### TASK ITEM:
Each line in these records that contains "оборудования" counts once. Give the number only.

### Extracted records:
- Opening Delimiter -

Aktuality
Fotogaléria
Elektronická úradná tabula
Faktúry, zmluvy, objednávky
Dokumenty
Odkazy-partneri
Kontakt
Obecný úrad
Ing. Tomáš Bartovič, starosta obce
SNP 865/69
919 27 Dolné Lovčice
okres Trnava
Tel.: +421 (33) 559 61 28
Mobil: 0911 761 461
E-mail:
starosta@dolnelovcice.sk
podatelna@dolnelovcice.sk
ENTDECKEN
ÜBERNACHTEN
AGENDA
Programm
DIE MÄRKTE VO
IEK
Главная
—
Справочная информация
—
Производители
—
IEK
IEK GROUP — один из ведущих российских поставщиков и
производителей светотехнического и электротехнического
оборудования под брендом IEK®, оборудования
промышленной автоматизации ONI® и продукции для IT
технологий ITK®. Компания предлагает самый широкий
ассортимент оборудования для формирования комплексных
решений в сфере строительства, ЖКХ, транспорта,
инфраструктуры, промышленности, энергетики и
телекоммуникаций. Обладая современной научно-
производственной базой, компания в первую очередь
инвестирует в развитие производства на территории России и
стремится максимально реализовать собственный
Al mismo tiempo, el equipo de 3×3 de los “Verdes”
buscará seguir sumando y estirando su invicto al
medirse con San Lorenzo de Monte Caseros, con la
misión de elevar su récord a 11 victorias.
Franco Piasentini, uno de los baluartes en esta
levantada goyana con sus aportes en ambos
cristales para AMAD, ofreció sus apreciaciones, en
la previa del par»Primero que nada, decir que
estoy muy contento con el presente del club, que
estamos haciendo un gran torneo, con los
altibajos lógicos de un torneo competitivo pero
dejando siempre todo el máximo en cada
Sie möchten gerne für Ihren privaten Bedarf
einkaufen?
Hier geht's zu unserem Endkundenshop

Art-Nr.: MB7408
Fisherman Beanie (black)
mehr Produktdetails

- Closing Delimiter -

### SOLUTION TO THE PROBLEM:
2